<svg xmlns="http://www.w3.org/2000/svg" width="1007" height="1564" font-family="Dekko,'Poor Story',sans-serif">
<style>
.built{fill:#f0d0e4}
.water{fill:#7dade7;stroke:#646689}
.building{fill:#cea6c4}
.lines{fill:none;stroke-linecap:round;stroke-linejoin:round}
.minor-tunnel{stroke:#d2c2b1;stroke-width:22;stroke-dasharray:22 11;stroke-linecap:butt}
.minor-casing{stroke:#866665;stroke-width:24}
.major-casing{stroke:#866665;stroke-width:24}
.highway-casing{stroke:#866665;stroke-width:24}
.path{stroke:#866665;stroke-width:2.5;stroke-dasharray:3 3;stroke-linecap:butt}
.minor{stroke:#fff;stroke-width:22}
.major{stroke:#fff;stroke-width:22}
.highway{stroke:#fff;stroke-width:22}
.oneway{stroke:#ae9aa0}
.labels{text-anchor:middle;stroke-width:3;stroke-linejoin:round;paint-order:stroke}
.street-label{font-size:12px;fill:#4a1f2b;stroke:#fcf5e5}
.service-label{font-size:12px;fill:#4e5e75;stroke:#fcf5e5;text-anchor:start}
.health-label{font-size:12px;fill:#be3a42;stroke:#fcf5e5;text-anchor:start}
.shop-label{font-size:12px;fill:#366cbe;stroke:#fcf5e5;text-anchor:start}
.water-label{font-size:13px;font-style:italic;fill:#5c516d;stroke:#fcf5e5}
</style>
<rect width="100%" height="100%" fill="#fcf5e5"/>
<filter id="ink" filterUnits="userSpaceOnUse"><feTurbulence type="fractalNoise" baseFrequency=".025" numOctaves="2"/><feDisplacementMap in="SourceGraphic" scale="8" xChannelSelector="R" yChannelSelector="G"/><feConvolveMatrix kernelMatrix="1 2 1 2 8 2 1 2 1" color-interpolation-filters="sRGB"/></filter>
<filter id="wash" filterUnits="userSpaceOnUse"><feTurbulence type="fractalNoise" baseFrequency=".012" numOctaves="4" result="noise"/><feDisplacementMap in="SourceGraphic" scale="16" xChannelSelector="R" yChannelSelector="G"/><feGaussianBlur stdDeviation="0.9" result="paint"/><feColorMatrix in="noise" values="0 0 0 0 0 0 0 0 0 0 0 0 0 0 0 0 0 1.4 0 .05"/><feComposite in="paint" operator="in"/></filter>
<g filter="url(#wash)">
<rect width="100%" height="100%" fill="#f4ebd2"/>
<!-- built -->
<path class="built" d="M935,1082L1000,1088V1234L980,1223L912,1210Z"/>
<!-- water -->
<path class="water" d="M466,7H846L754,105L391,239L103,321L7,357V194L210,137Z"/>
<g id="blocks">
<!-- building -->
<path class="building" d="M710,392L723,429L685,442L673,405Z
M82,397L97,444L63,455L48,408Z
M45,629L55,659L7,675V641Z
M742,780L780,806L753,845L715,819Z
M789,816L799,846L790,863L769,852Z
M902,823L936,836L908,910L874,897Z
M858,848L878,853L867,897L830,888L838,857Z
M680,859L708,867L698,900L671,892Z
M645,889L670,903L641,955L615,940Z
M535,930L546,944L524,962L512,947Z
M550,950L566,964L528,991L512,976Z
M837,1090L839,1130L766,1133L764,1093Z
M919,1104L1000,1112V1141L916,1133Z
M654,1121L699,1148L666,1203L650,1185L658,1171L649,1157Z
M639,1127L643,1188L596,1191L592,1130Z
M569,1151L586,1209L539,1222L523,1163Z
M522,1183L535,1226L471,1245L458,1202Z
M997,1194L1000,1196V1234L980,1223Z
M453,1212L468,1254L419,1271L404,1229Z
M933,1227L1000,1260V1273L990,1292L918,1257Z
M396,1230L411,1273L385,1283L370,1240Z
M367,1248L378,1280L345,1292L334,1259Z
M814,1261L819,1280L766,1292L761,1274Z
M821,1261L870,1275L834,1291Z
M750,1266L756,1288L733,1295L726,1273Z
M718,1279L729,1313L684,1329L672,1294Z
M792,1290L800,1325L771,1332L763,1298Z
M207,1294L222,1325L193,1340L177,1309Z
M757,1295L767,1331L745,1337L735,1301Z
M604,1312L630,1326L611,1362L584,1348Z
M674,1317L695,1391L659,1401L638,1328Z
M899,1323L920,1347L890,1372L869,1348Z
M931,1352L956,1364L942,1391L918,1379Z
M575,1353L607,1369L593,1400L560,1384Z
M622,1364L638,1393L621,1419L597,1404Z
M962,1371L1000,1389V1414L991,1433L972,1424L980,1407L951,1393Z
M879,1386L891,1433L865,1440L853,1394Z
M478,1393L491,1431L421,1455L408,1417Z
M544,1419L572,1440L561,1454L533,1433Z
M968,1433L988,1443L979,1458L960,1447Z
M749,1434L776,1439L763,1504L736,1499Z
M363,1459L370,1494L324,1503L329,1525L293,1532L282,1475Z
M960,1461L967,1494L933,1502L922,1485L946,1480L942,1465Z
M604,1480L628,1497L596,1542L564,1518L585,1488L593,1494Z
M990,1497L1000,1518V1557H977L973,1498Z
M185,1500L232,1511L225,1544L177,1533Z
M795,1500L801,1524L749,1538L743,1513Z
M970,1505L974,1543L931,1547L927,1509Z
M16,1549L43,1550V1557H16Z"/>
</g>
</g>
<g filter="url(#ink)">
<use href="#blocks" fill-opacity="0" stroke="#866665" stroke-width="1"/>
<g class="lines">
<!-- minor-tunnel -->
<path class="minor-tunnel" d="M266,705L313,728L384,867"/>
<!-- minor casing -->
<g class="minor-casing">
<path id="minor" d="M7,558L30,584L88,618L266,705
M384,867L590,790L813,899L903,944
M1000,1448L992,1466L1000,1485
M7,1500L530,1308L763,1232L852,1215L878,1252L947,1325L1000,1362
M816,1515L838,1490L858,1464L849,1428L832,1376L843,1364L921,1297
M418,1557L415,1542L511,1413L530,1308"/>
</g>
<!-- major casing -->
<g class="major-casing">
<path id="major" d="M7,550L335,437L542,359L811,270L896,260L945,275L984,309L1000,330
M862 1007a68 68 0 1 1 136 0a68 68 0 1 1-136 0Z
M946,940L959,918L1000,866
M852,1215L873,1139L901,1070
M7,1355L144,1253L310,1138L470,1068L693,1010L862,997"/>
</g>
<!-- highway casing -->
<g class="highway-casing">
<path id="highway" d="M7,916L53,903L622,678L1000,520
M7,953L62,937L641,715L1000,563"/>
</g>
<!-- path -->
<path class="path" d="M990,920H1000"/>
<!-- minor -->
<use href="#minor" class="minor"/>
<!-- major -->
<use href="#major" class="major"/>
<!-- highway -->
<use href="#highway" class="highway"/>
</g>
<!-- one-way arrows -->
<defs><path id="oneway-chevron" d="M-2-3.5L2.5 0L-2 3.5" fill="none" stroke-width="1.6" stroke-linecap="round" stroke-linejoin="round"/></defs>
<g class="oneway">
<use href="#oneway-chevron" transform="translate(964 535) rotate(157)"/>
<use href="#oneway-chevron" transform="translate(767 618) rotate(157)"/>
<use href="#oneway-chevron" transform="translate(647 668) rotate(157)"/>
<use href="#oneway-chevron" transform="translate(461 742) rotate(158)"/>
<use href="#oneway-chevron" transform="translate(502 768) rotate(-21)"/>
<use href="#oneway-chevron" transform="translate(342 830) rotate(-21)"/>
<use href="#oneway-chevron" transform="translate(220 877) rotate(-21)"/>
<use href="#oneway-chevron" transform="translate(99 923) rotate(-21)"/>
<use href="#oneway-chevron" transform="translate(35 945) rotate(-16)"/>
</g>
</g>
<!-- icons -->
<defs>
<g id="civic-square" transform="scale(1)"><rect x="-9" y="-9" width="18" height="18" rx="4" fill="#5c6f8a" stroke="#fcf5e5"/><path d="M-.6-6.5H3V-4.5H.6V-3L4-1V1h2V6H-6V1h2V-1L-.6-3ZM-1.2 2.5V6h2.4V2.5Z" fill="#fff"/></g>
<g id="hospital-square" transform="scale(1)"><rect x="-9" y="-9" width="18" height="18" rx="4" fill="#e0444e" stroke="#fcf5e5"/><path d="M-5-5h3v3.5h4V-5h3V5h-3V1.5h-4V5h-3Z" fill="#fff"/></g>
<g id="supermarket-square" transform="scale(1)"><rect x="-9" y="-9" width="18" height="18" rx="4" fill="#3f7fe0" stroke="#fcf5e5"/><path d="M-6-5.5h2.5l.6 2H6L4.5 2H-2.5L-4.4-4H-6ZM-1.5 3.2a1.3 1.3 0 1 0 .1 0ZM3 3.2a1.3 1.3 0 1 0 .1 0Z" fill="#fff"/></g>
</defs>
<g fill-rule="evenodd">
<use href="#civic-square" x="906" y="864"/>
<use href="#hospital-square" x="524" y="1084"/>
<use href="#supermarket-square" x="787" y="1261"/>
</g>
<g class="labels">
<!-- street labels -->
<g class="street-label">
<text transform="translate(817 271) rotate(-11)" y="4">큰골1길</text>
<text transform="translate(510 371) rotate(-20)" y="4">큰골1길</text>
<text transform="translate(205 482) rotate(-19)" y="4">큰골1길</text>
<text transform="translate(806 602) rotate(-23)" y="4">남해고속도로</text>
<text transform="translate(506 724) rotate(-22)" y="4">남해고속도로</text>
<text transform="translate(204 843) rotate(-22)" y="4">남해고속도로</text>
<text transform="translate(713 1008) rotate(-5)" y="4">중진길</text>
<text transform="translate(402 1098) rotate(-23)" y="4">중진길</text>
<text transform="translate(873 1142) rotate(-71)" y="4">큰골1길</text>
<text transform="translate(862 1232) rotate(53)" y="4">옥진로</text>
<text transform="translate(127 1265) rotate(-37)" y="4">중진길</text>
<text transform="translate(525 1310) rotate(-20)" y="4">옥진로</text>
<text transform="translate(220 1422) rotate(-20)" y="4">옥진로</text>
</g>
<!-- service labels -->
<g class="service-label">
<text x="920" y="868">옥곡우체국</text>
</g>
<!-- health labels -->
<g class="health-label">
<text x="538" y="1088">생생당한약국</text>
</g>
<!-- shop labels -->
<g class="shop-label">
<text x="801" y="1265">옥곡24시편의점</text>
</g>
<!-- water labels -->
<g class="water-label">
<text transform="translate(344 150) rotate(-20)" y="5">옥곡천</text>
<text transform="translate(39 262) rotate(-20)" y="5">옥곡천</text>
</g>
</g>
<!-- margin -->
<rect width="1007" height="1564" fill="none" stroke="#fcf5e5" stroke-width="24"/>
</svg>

--- ACTION ITEM ---
Write out every line of the data that holds the word "lines".

--- ANSWER AREA ---
.lines{fill:none;stroke-linecap:round;stroke-linejoin:round}
<g class="lines">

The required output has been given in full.